Thursday, January 31, 2013

3 Facts You May Not Know About Bees and Colony Collapse Disorder

We need bees for our future. They are essential for 130 crops and command 16 billion dollars of industry value. Yet bees are disappearing from the bizarre phenomenon of Colony Collapse Disorder without signs of an obvious disease. Several of my colleagues in the insect and microbiome fields are working hard to better understand and solve this major problem, including Jay EvansNancy Moran and Irene Newton. It seems as if not just one infectious agent causes colony collapse disorder but rather it arises as a tragedy of diverse reasons.

I came across the talk below and received a major upgrade in my knowledge on Colony Collapse Disorder. Noah Wilson-Rich's Tedx Boston talk raises several counter-intuitive facts about urban beekeeping and its impact on the colony collapse mystery. The 3 most salient facts he describes are below, followed by his full Ted talk.

  • Colony Collapse Disorder is not a new problem. Say what... that's not what Ive been aware of.   Yet Noah shows at 6:03 in his talk that bee die offs have occurred periodically over the last 1000 years.
  • Survival of bees is greater in urban beekeeping (62.5%) than the more traditional rural beekeeping (40%). Can we get some microbiome folks working on this please? Do bees reared on city roof tops have a better microbial community than those reared rurally? Noah's Best Bees Company uses a probiotic nutritious blend (Apivax) to inhibit fungal infections and upregulate the bee immune system.
  • Honey yield is greater in urban beekeeping (26.25%) versus rural beekeeping (16.75%). Here honey yield is measured as average pounds for first year.

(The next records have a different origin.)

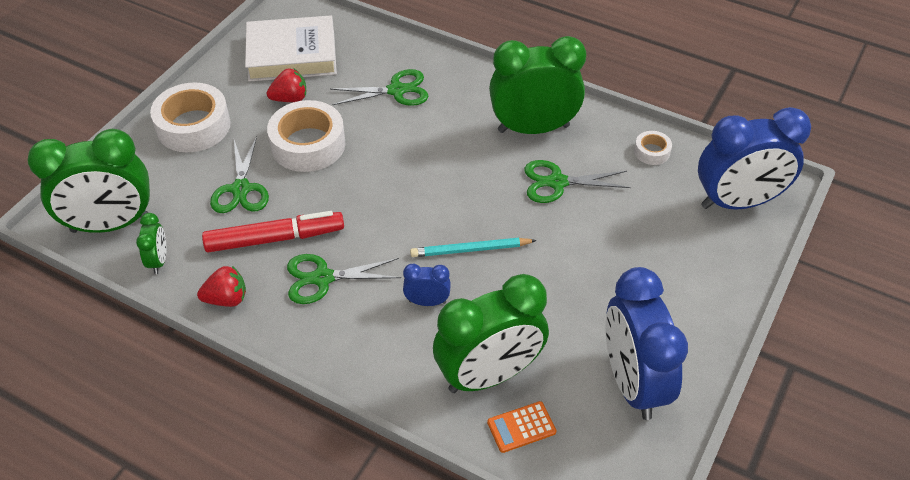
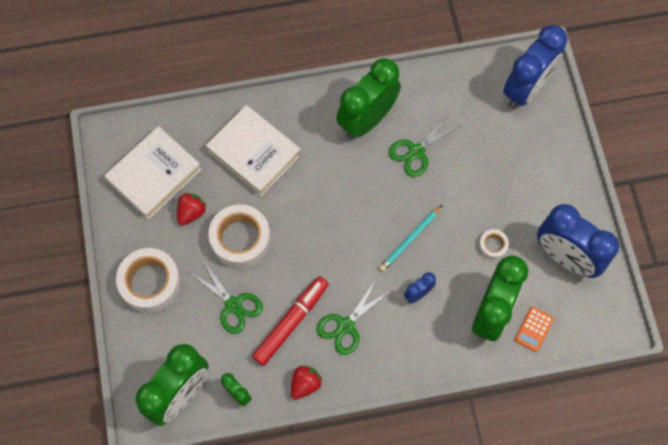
camera: 40 degrees left, 20 degrees up
(396, 90) = (254, 153): green scissors -> white book
(652, 152) = (450, 86): white tape -> white tape (492, 246)

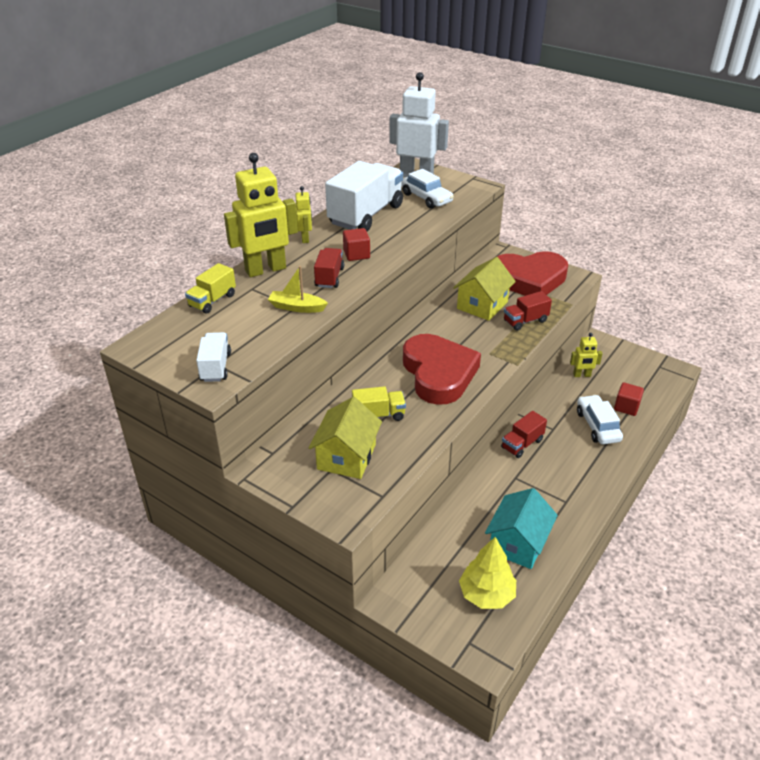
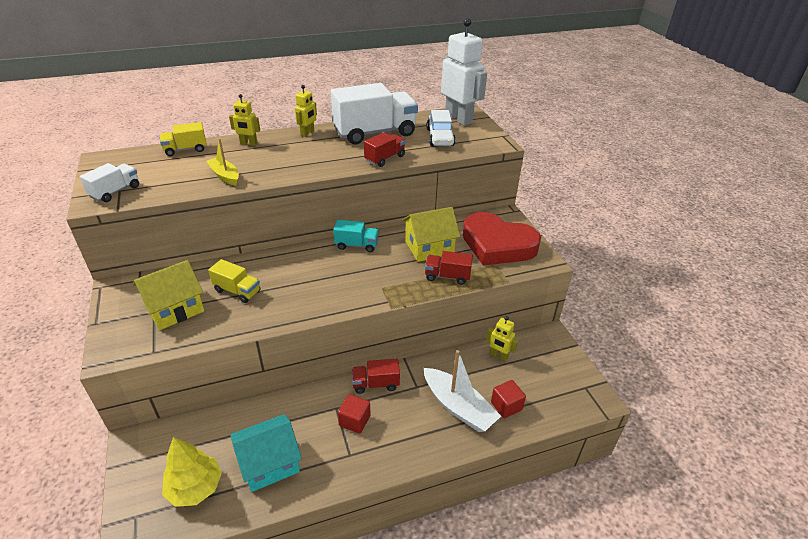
camera: 35 degrees right, 0 degrees up
(266, 270) = (248, 143): yellow robot -> yellow robot, size x0.49
(329, 277) = (279, 165): red truck -> red truck (385, 158)
(356, 254) = (323, 157): red cube -> red cube (354, 421)
(423, 330) = (356, 245): none -> turquoise truck
(438, 373) = (321, 283): red heart -> none
(597, 426) = (458, 407): white car -> white boat

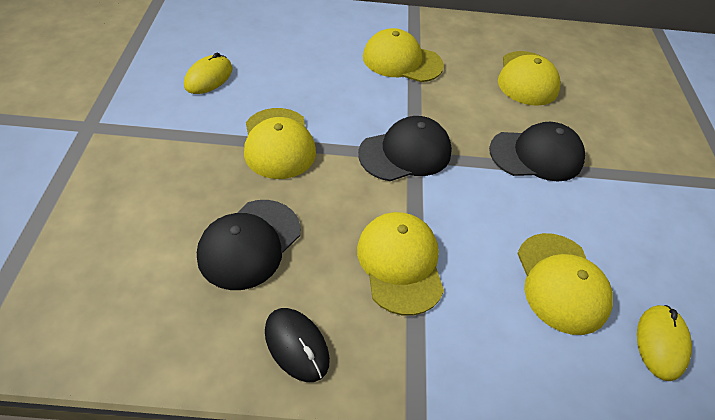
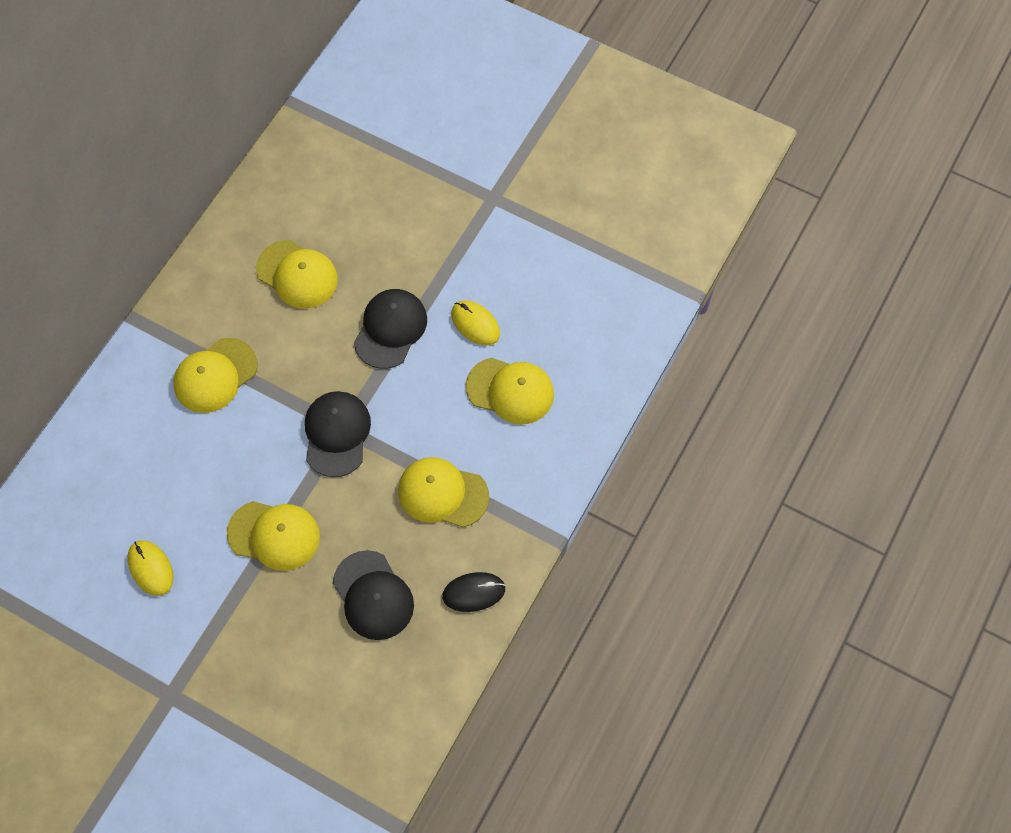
camera: 60 degrees left, 15 degrees up
(661, 343) = (580, 358): yellow mouse -> yellow mouse (475, 324)

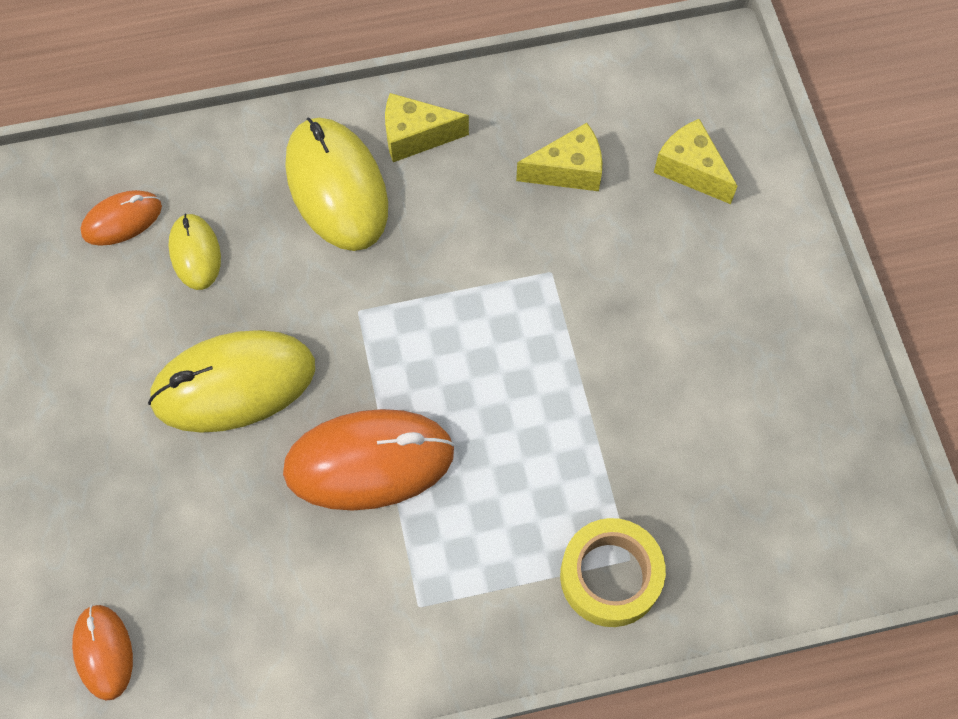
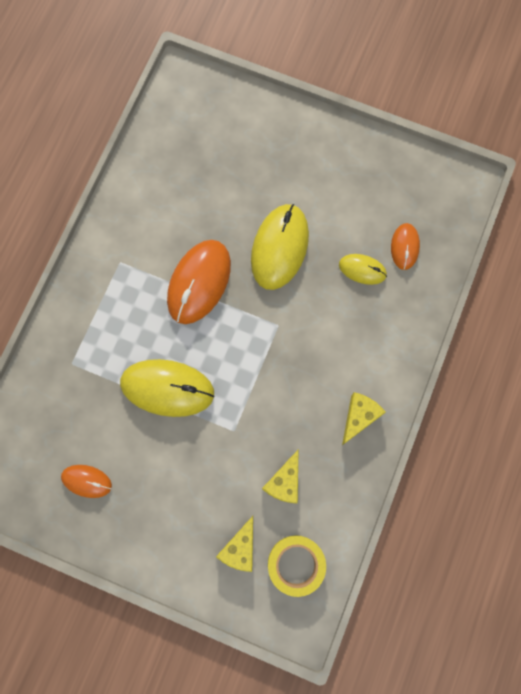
camera: 125 degrees right, 10 degrees up
(103, 652) = (194, 131): orange mouse -> orange mouse (86, 481)
(337, 187) = (355, 358): yellow mouse -> yellow mouse (167, 388)
(610, 576) = (71, 349): yellow tape -> yellow tape (296, 564)
(690, 170) = (240, 548): yellow cheese -> yellow cheese turned 120 degrees clockwise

I like Noah's approach. He is trying to figure out ways to increase bee health as a complement to others focussed on figuring out how Colony Collapse Disorders arise. The merger of these two paths will undoubtedly be fruitful when it occurs in the future.


  1. Thanks for the summary. My bandwidth is short and I may not get to the full talk until I'm in civilization again.

    I do wonder if the elevation of in CO2 in urban areas, apparently causing elevated pollen counts as vegetation flourishes, has anything to do with this. I do imagine some urban areas have a wider diversity of flowering plants than rural areas dominated by monocultures.

  2. Interesting...but I feel like the fundamental problem of CCD was not addressed meaningfully. If pesticides, miticides and antibiotics are a big part of the problem, probiotics and urban homesteading are weak medicine. Like taking vitamin C at Chernobyl, and hoping for the best. And that timeline was not convincing--a couple anecdotal cases of die-offs in the deep past, then a jump to the 1990s. I think CCD is an outgrowth of the Green Revolution; it's a symptom of a flawed re-conception of agriculture. That said, it would be cool to investigate the role of the microbiome in all this...

    1. Im no expert, so all criticism is valid! Perhaps a bee person can comment and Ill encourage my friends to read this blog and comments. Though I do find the probiotic idea a bit more promising than the vitamin C analogy. One could think of the bee probiotic as the fecal transplant rescue of IBD or C diff. If we can get the immune system bolstered and even inherited through microbiome supplements, the tragedy of infectious agents that accrue could in theory be mitigated in a wholesale way.

  3. Interesting link and talk. I have heard other researchers (like Gene Robinson) comment on the cyclic behavior of bee loss - approximately every 25 years. However, I don't know of any evidence to suggest that the losses of the pass were the same as the disease that is plaguing bees now (CCD). The documentation is written only and from what I know, more similar to honey bee paralysis than CCD. That said, it is interesting to think of larger, more complex systems, being to blame here.